-- Begin --

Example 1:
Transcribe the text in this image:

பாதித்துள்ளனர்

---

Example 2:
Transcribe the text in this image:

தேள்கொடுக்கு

-- End --

> _Goal_
Copy out all of the material above word for word, keeping every line as it appears.

> _Finished task_
Example 1:
Transcribe the text in this image:

பாதித்துள்ளனர்

---

Example 2:
Transcribe the text in this image:

தேள்கொடுக்கு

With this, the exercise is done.